Kamal Mian Muhammad, Khan Ijaz, Al-Khasawneh M A, Saudagar Abdul Khader Jilani
School of Electronics and Communication Engineering, Quanzhou University of Information Engineering, Quanzhou, 362000, China.
Institute of Ultrasonic Technology, Shenzhen Polytechnic University, Shenzhen, 518055, China.
Sci Rep. 2025 Aug 27;15(1):31642. doi: 10.1038/s41598-025-16571-8.

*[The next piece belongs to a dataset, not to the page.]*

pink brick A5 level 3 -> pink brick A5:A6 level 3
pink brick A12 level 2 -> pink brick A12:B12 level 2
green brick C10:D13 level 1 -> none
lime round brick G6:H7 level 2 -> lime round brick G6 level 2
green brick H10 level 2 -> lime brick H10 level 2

Resource allocation in multiple-input multiple-output (MIMO)-enabled wireless networks is designated for multiple users, which aims to optimize the distribution of network resources. This network's main intent is to maximize system performance by improving energy efficiency. However, the users of MIMO need many resources for effective operation. Hence, deep learning (DL) techniques are developed in this 5G network field to attain better reliability and accuracy during resource allocation. Therefore, this paper introduces a hippo graylag goose optimization with XCovNet (HGGO_XCovNet) for resource allocation. Firstly, a base station (BS) with multiple users is considered and the resource allocation is carried out by considering various objective functions, namely signal-interference noise ratio (SINR), data rate, and power consumption. Moreover, the resource allocation is performed by employing a DL model called XCovNet, where Xception convolutional neural network (XCovNet) is trained using the proposed hippo graylag goose optimization (HGGO). Further, the HGGO is formulated by the combination of greylag goose optimization (GGO) and hippopotamus optimization algorithm (HO). Furthermore, the HGGO_XCovNet technique measured a maximum energy efficiency of 74.943 kbits/joule, a sum rate of 269.93 Mbps, and throughput of 551.262 Mbps.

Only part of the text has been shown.